▸ **Texte à lire**
============================================================
C’est également la conclusion des experts du cabinet suisse Geowatt, en novembre dernier (à lire ici), mandatés par le comité local d’information et de suivi (CLIS) du laboratoire de Bure : « Les ressources géothermiques au Trias dans la région de Bure peuvent aujourd’hui être exploitées de manière économique avec l’emploi de techniques et de matériels appropriés. »
En 2002, un géophysicien retraité, André Mourot, avait alerté les autorités sur la présence de géothermie dans les sous-sols de la zone envisagée pour y stocker les colis de déchets nucléaires. En 2008, à la suite de courriers adressés au CLIS, l’Andra prolonge un forage jusqu’à l’aquifère géothermique pour en évaluer le potentiel. Mais elle en tire un bilan négatif : « La production mesurée en test est nettement inférieure à la gamme de débits des exploitations géothermiques » existant dans le Bassin de Paris, conclut la synthèse de son programme de reconnaissance en 2009.
Comment expliquer ce résultat ? Selon Jacques Varet, l’Andra a arrêté son forage de recherche juste avant d’atteindre la source la plus prolixe de géothermie : elle se trouve dans la couche basse du trias (le “bundsandstein”, les grès bigarrés) que le puits de forage n’a pas atteinte. « Ils se sont arrêtés trop haut, explique aujourd’hui Jacques Varet. Ils ont répondu du mieux qu'ils ont pu à la commande qui leur était faite : démontrer qu'il n'y avait pas de ressource géothermique. La géothermie, on la trouve quand on la cherche. On s'adresse pour ce faire à une entreprise compétente. »
============================================================
▸ **Liste des données**
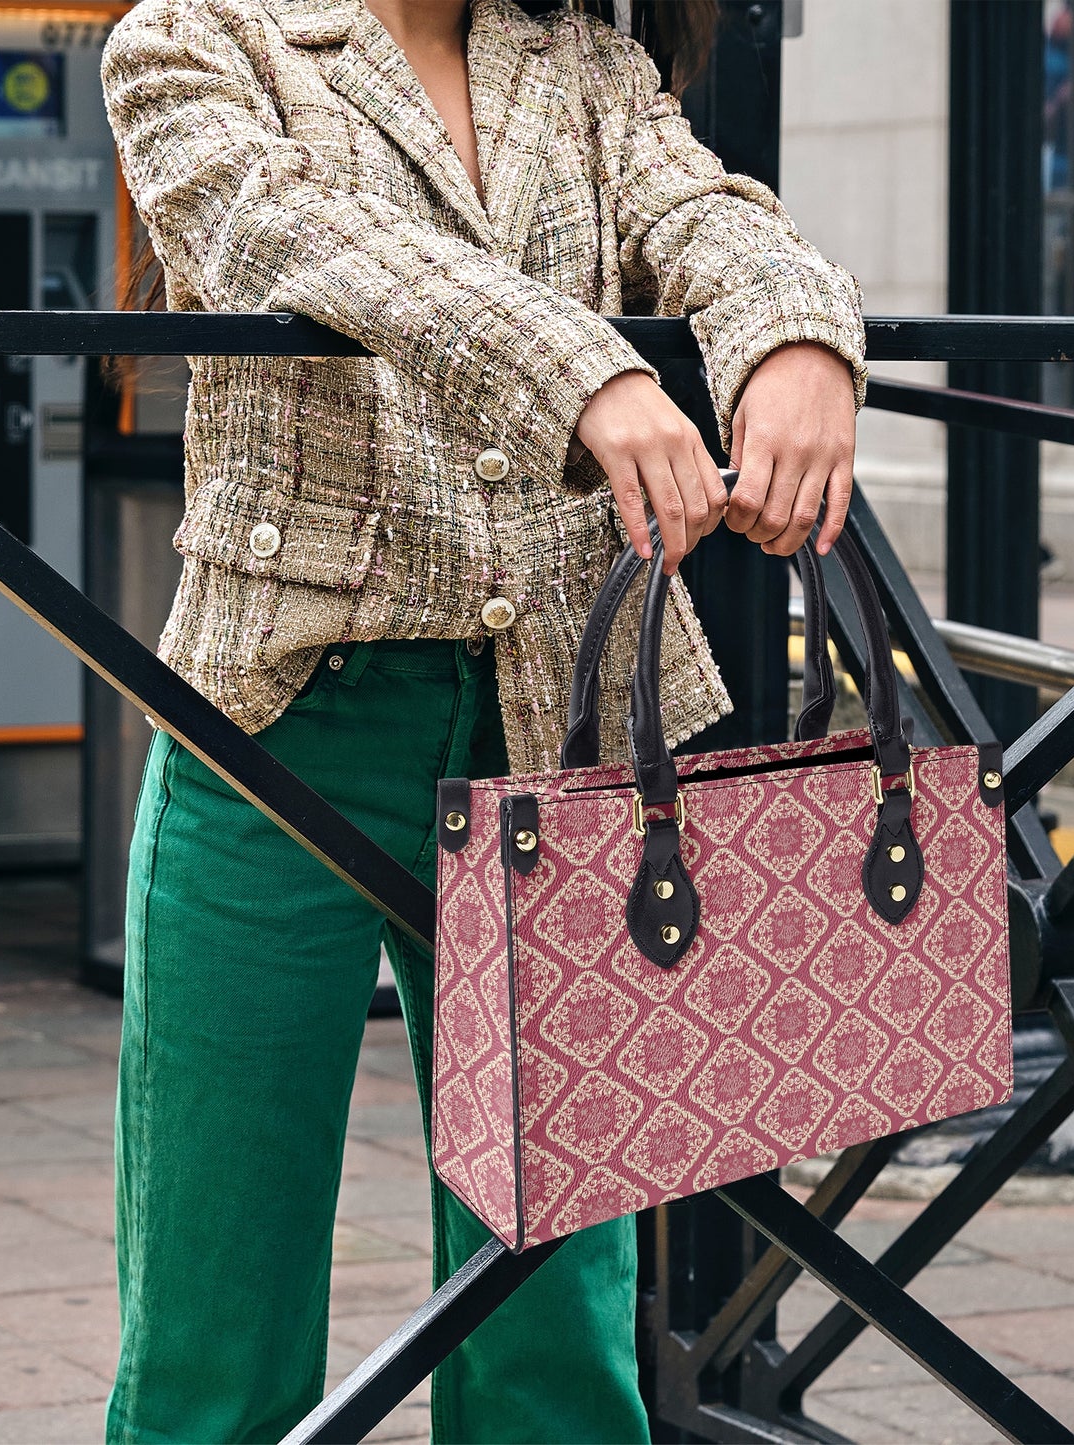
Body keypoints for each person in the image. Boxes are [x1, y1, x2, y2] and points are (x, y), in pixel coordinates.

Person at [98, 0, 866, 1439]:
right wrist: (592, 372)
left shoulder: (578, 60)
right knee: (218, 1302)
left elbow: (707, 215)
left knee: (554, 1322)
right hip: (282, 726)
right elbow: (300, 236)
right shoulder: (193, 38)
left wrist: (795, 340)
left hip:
============================================================
▸ **Consigne**
Rédigez la suite du texte sur le potentiel géothermique du sous-sol de Bure, en reprenant juste après sa dernière phrase.

▸ **Résultat ci-dessous**
« C’est faux, nous avons foré jusqu’à 2 000 mètres de profondeur et nous avons été bloqués par un conglomérat très dur et très imperméable », rétorque Patrick Lebon, directeur de la recherche et du développement à l’Andra, « nous n’avons rien caché ».
Le bureau d’études Geowatt constate pourtant, lui aussi, que la couche n’a pas été explorée sur toute son épaisseur : « En l’absence de tests sur l’ensemble de la formation du trias, la question se pose de la représentativité de ces valeurs pour l’ensemble de la formation. »
« Obstruction massive »
Ce différend d’experts est aujourd’hui au cœur d’un litige juridique : six associations de défense de l’environnement (Réseau « Sortir du nucléaire », Bure Stop 55, Cedra, Asocedra, Les Habitants vigilants et Mirabel LNE, membre de France nature environnement) assignent l’Andra en justice sur ce fondement pour « réparation des préjudices subis ». Pour les requérants, si l’agence n’a trouvé qu’un débit faible de géothermie, cela « résulte à l’évidence de l’obstruction massive de plusieurs points » du forage « par la boue polymère ainsi que par l’utilisation d’une petite pompe de forage de recherche ». Autrement dit, les opérateurs sollicités par l'agence auraient bouché les trous qu'ils étaient censés explorer. Pour Godinot, géologue opposé au projet, « l’Andra avait fait injecter plusieurs mètres cubes de cette boue gélatineuse dans le petit conduit de l’appareil test ».
Nouveau démenti de Patrick Lebon, de l’Andra : « Nous avons utilisé de l’eau et quelques additifs de type polymères, ça ne bouche pas du tout les pores. » Mais dans son rapport, Geowatt s’inquiète de ces tests hydrauliques « fortement affectés par du très fort colmatage », qui a pour effet de « diminuer très fortement les débits ».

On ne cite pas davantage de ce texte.